The 4 Elements Of Hip Hop
Though not discussed in today's mixes, the 4 elements of hip hop are as present today as ever.
Most hip hop fans know all about the latest album dropped, the latest gossip between rappers, or the newest video vixen to get mainstream status. They can also tell you volumes about urban streetwear, new sneaker releases, and the hottest clubs to go to in the city.
But, from what I've seen, it takes a real OG to name off what old school hip hop fans coined the Four Elements of Hip Hop. The fact is that you don't really hear much about them in rap lyrics these days - and as a result, some even are wondering if they've been played out.
It was Afrika Bambaataa and Zulu Nation that first actually spoke about the four pillars of hip hop culture as a whole. As many hip hop heads can tell you, that means it's really old school - to the point that it predates Snoop Dogg's celebrity status.
Even though people don't rap about them in today's mixes, the truth is that there's no doubt that these four elements are just as relevant in modern hip hop as they were back in the early 90s.
Yes, though there were electronic music groups out there before hip hop's advent, it'd be a boldfaced lie to not point out that the vast majority of electronica groups have hip hop to thank for some level of music technique.
DJing, beatmaking, and turntablism was one of the founding pillars of hip hop - and any time that you hear a sick beat in a hip hop track, you'll understand why. Hip hop was actually one of the first genres of music to really get innovative with beat drops and was the genre that brought record scratches and beat matching to the forefront.
Beat drops? Those are thanks to hip hop. So, EDM fans have hip hop to thank for that.
Turntable scratches? Very much a hip hop thing, and that's still obvious.
Fading? Also a hip hop technique, commonly applied to pop music, rock music, and even industrial.
Remixes? Yes, hip hoppers majorly helped move this along too, even though actual remix processes started to develop in the 50s.
Now known as rapping, spitting, cyphering, or rhyming, MCing is a very obvious mainstay in hip hop culture. The original idea behind MCing is that it was originally a form of poetry that would discuss a lot of issues people were going through. Eventually, rapping became more synonymous with the kind of stuff that you hear on Hot 97.1.
A lot of kids who were growing up in inner city systems were able to find a positive outlet for their struggles thanks to MCing. Rappers like Nas also are known for bringing positive lyrics into hip hop, making it a very popular outlet to help people avoid buckling to pressures of inner city life.
To this day, MCing is the most visible pillar of hip hop.

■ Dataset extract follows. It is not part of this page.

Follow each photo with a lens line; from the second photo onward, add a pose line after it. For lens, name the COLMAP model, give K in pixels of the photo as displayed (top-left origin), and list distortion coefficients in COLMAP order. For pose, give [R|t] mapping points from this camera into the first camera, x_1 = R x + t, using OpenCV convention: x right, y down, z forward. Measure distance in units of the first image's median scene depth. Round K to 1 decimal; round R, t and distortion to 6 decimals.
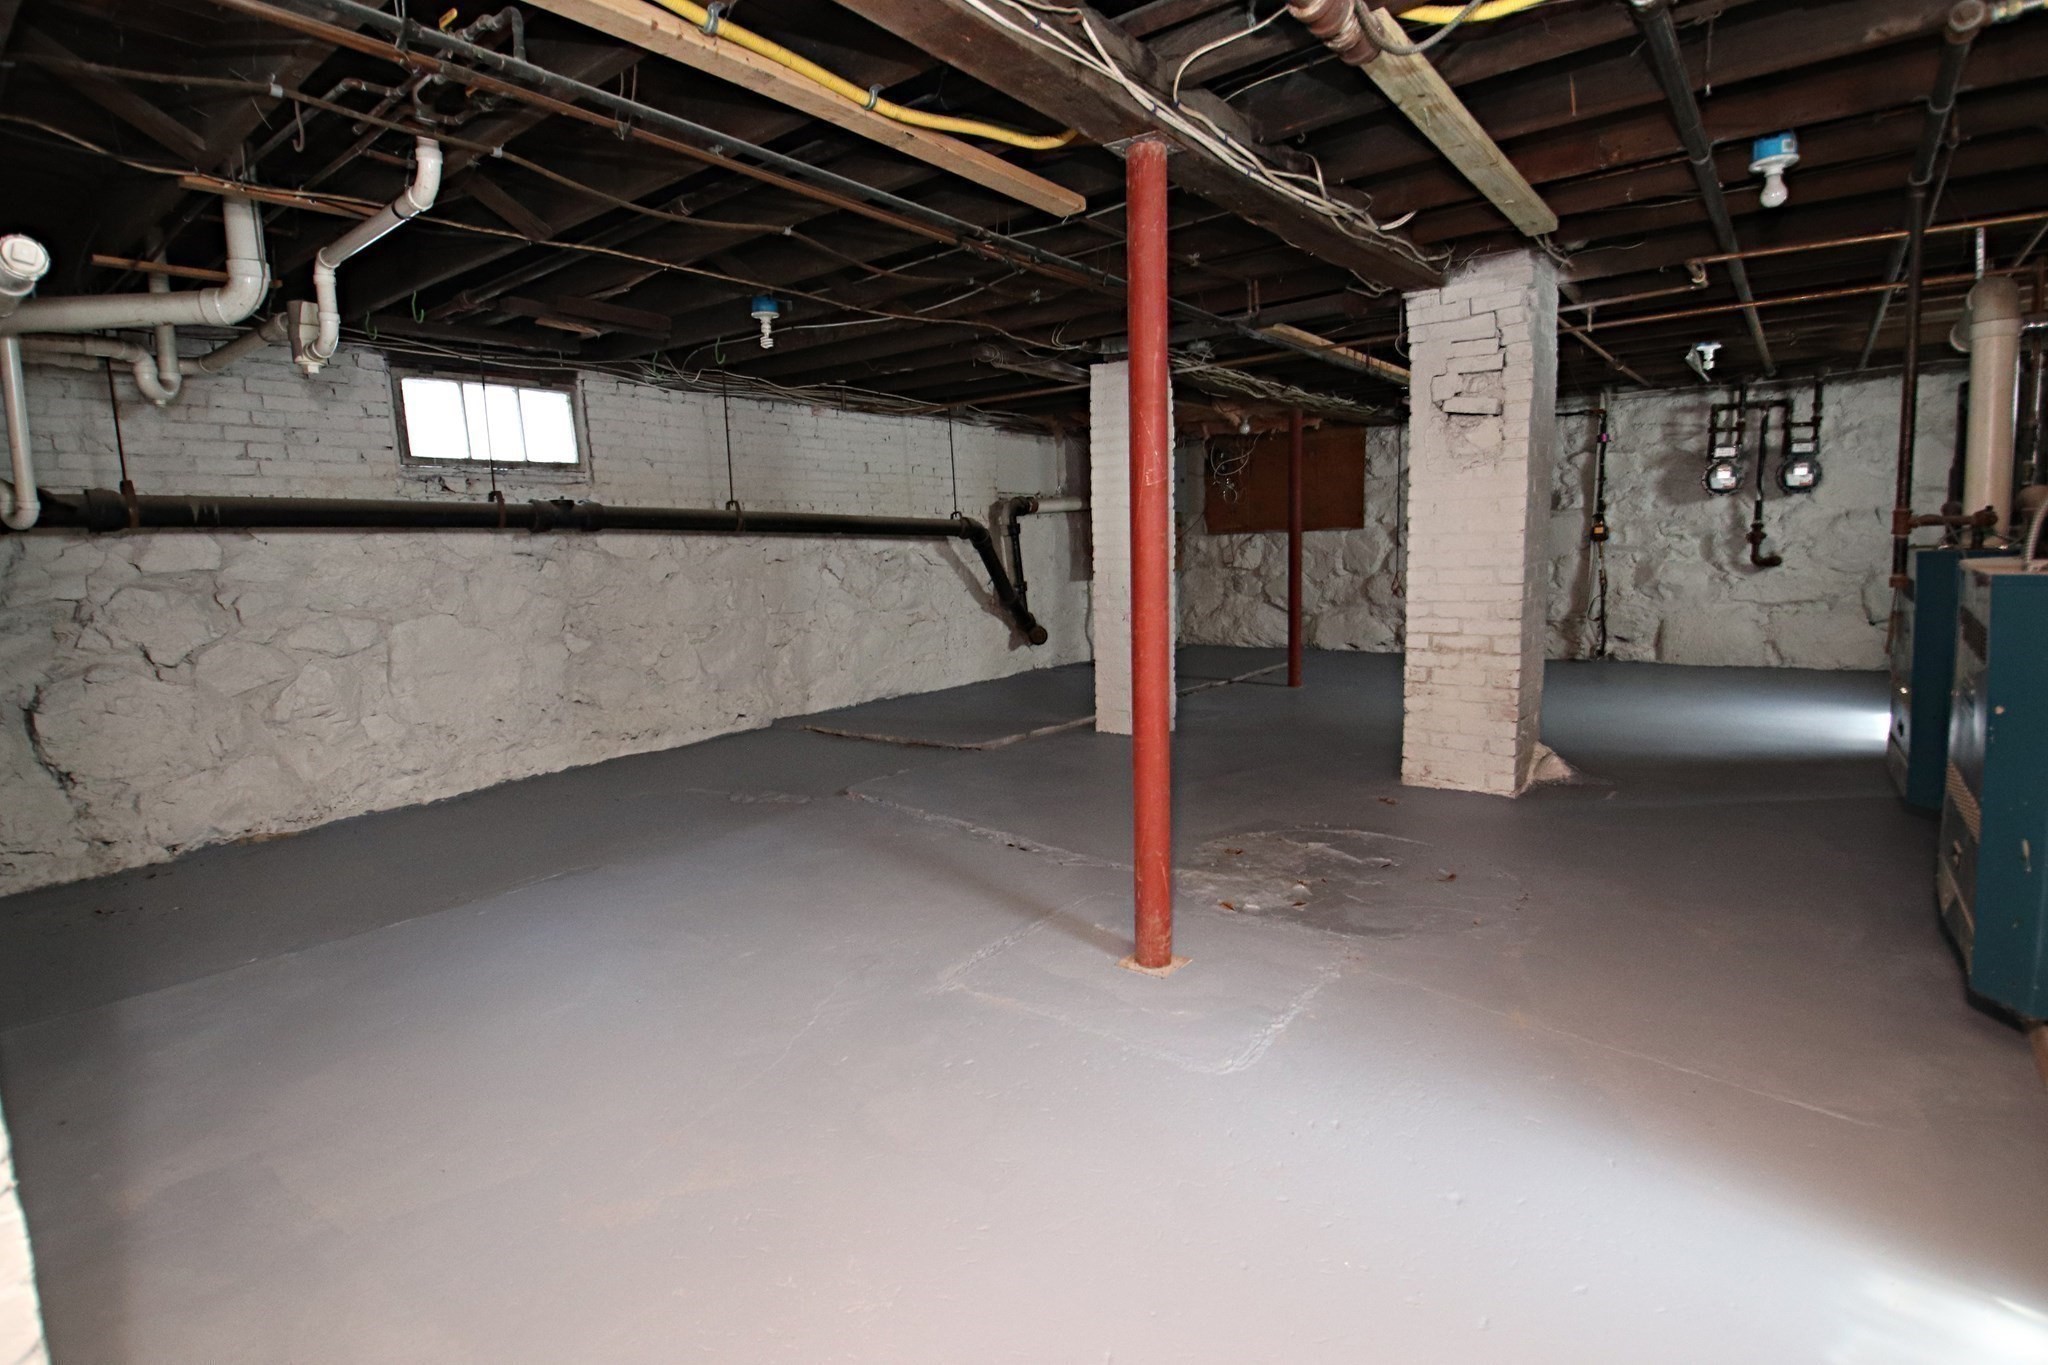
lens RADIAL K [[970.4, 0, 1024.0], [0, 970.4, 682.5], [0, 0, 1]] dist [0.002913, -0.025398]
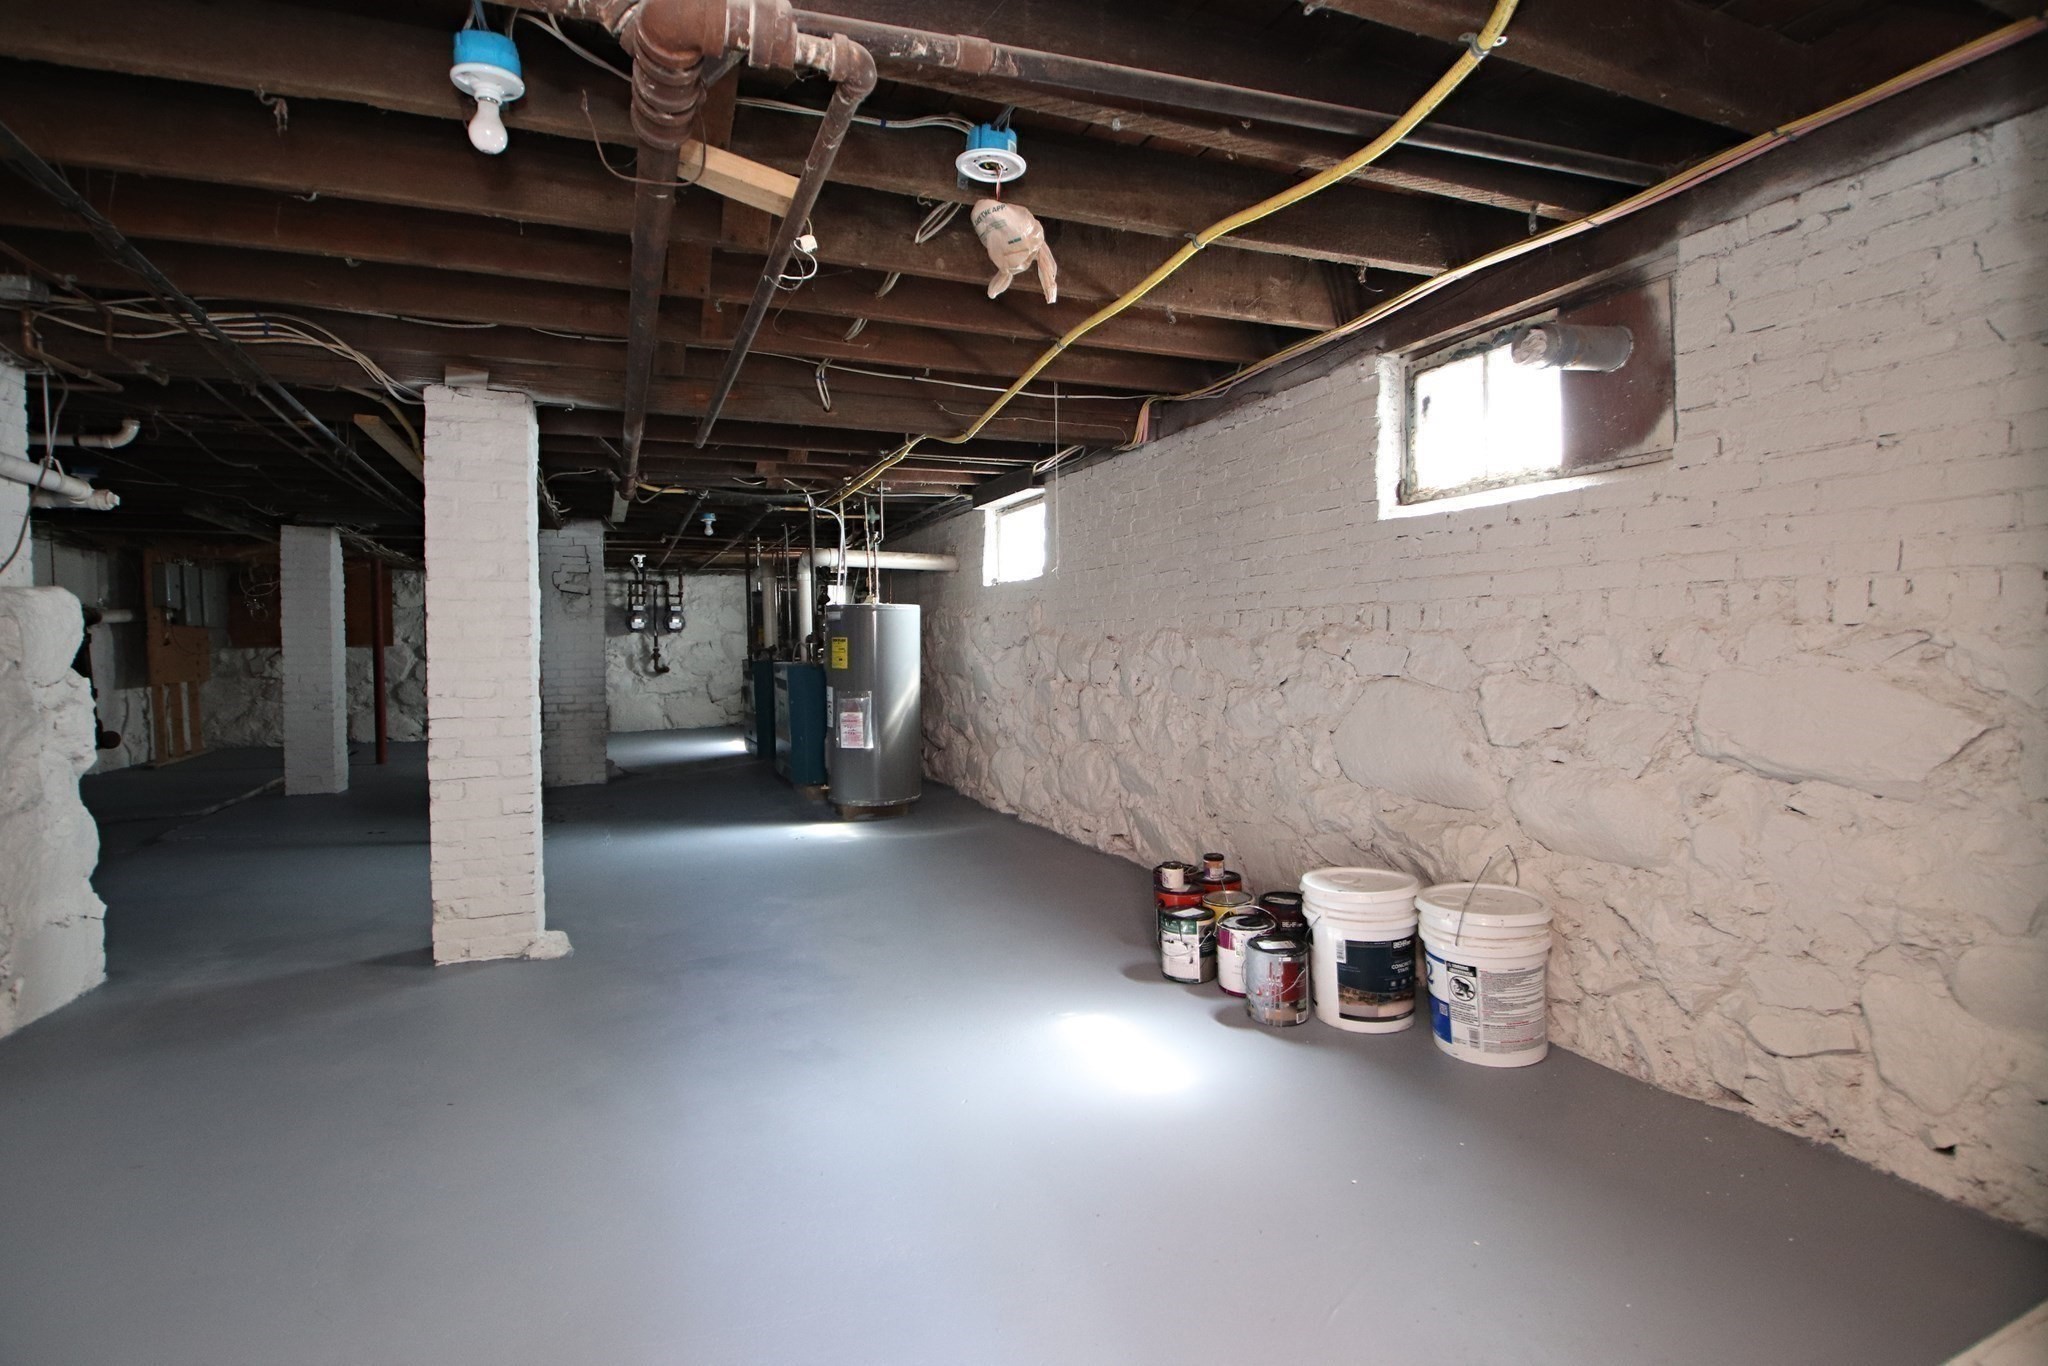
lens RADIAL K [[972.3, 0, 1010.6], [0, 972.3, 662.6], [0, 0, 1]] dist [0.013974, -0.025846]
pose [[0.476165, 0.009696, 0.879302, -0.498655], [0.115731, 0.990550, -0.073594, 0.067078], [-0.871707, 0.136805, 0.470544, -0.404751]]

If you watch almost any hip hop video out there, you will see some form of breakdancing. Whether it's old school 80s b-boy style windmills, krumping, klowning, twerking, dance hall wilin', liquid, or trick-hooping doesn't matter. Breakdancing is breakdancing, plain and simple.
The funny thing about breakdancing is that it's a big ol' middle finger to the way things used to be. Breakdancing is meant to be a little bit different from person to person. That's why so many breakers have signature moves that they flaunt on dance floors - and why so many moves have multiple names they go by.
Breaking is both a personal and regional thing. Like DJing and MCing, it's a form of art that allows you to show your love for music and let loose your emotions in a beautiful way.
It's breakdancing's individual focus that really shows hip hop's true spirit. Someone might have high windmills. Another person may be known for their ability to rest their ankle on their shoulder while twerking. Others still might pop and lock like a living statue. What I'm saying is that breaking is all about you and your love of hip hop.
Part of the entire culture of hip hop deals with aesthetics, rebellion, and to a point, individuality. Though graffiti itself has been around for millennia, Zulu Nation called it a main element of hip hop because of its pervasiveness around inner cities, its tendency to celebrate one's unique style, and the fact that it somehow just went well with the music.
Graffiti, at the time of Zulu Nation's rise to fame, was an activity that many people who partook in breaking, DJing and MCing did. In a way, it's considered the visual version of rap music by those who are very much into hip hop culture.
Even today, this element tends to be seen in hip hop clothing, sneakers, and even art galleries. As such, it's time we start being honest. Hip hop has become a mainstay of American culture - and it's time we embrace it as the inspiration that it is.